Tek başıma gidersem sadece birkaç saat sürer.
Rab'bin dönmesine hâlâ biraz zaman vardı.
“Papatya.”
“Evet kardeşim.”
“Eşyalarını topla.”
“Ha?”
“Tavada kızartılmış tavuğumuzu çalmaya ve bölgemizde Komutan Yardımcısı Daisy'yi aptal durumuna düşürmeye cüret eden adamı öylece bırakamam. İntikam her zaman yalnız başına yapılan bir şey değildir.”
Bravo Khan dedi ki:
“Fenrir Paralı Asker Grubu olmayabilir.”
“Oraya vardığımızda öğreneceğiz. Bu konuda içimde kötü bir his var.”
“Cesaretimi bağışlayın… ama buna çok aceleci karar vermiyor musunuz?”

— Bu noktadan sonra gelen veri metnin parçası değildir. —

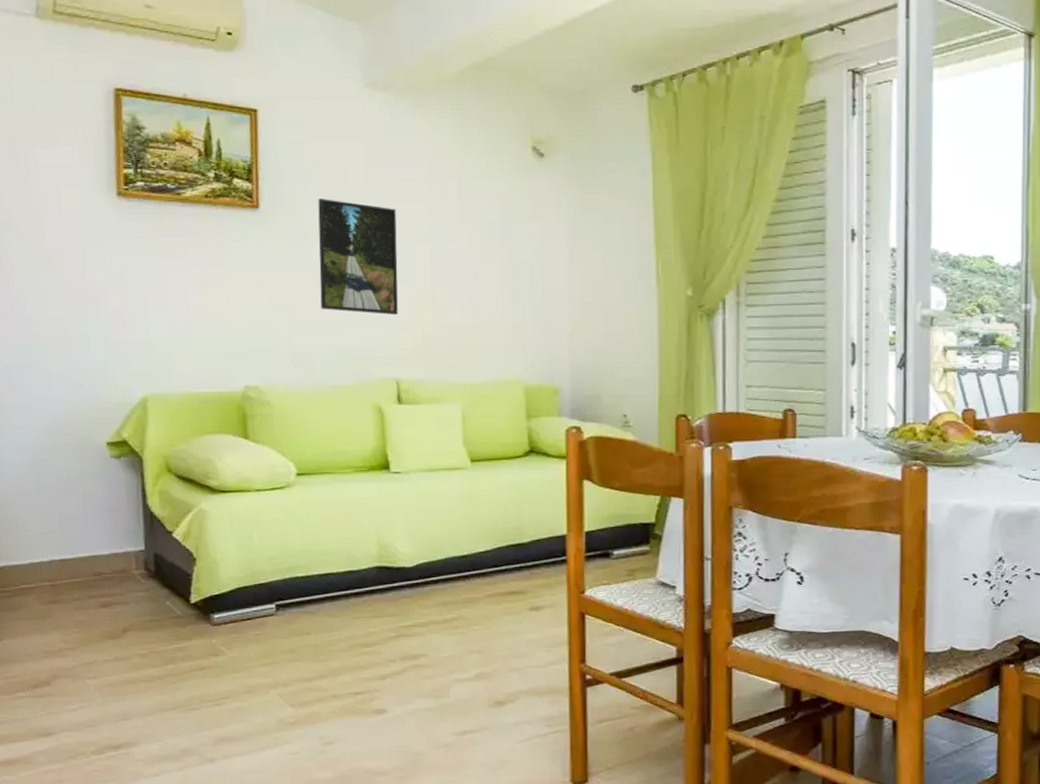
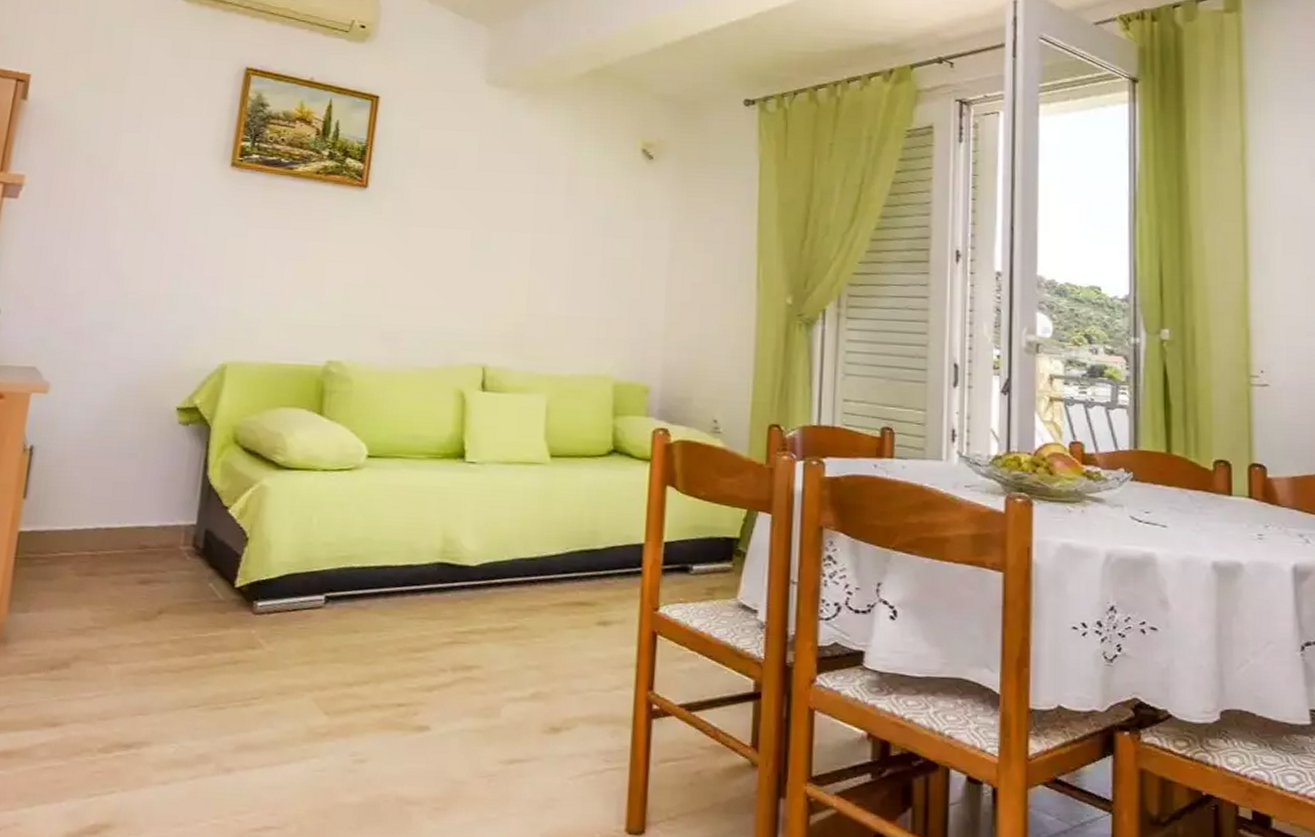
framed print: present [318,197,398,316] -> none [415,182,502,301]

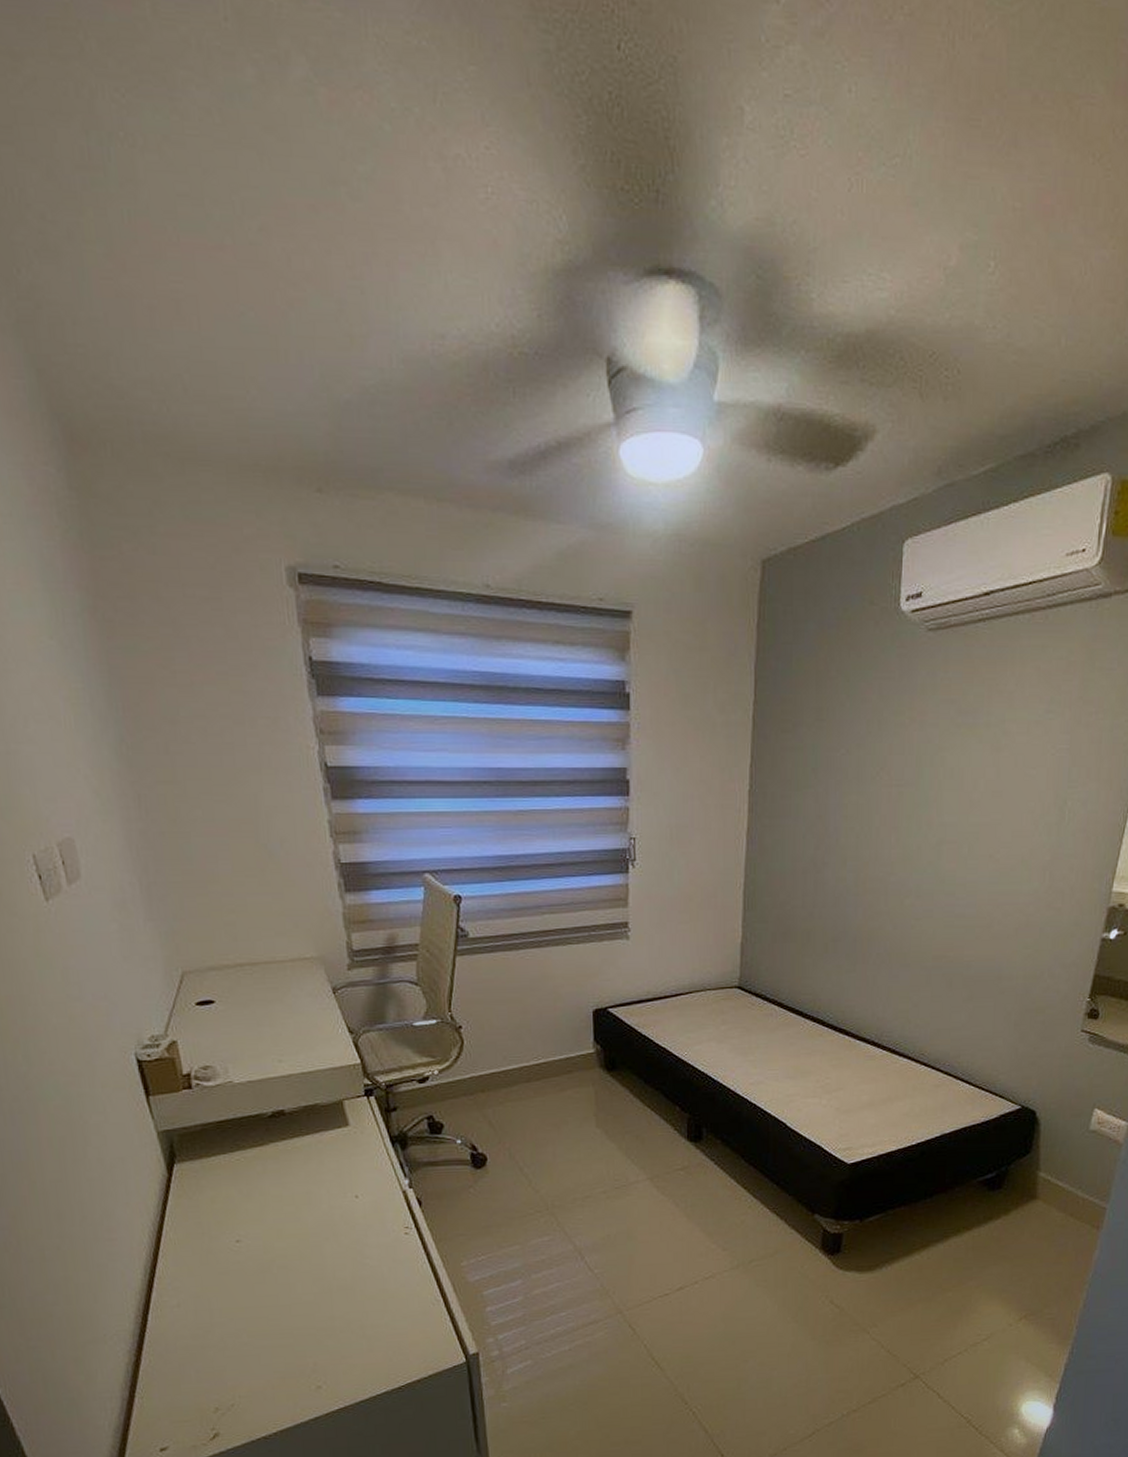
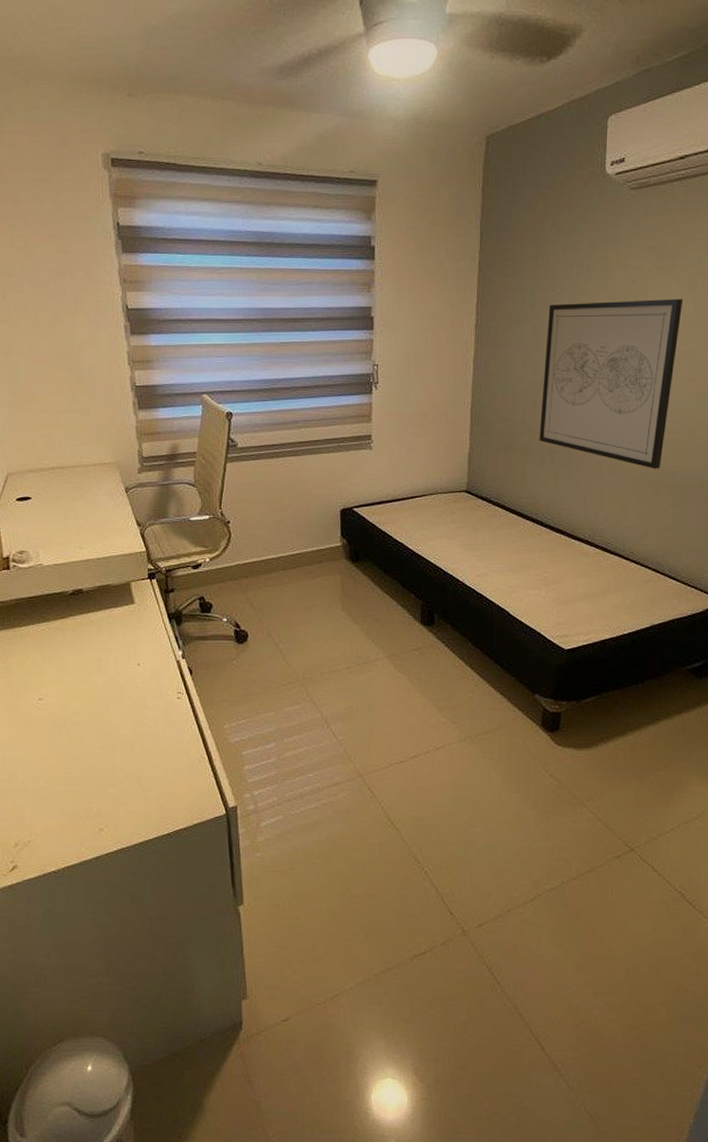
wall art: none [821,761,985,960] -> present [539,298,683,469]

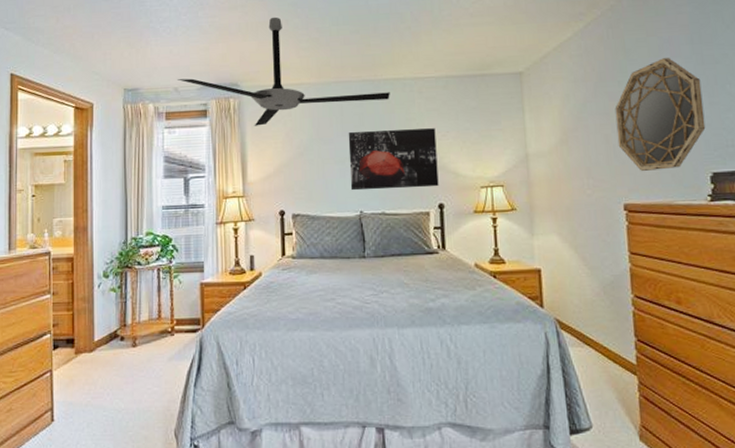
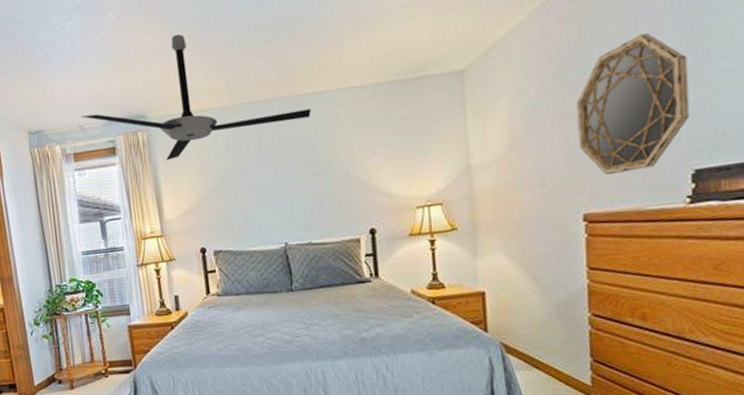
wall art: present [348,128,439,191] -> none [267,145,369,222]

“Sorun değil. Memur bey, gidin ve Çılgın Büyücü Ekibine haber verin.”
Bravo Khan cevap verdi:
“Onlara ne söylemeliyim?”
“Ben dönene kadar tüm hazırlıklarını bitirmelerini söyle.”
“Anlaşıldı.”
Ben de öyle hissettim.
O şiş göbekli ayyaş şövalyeden intikam alamadığım için her zaman pişmanlık duymuştum ama Daisy'nin aynı pişmanlığı taşımasına gerek yoktu.
Ben yalnızdım ama Kardeşlik değildi.
Astlarımın benim yaşadığım duyguların aynısını hissetmesini istemedim.
——————
Fenrir Scans
(Çevirmen – Proks)
(Düzeltici – Proks)
Bölüm güncellemeleri için Discord'umuza katılın!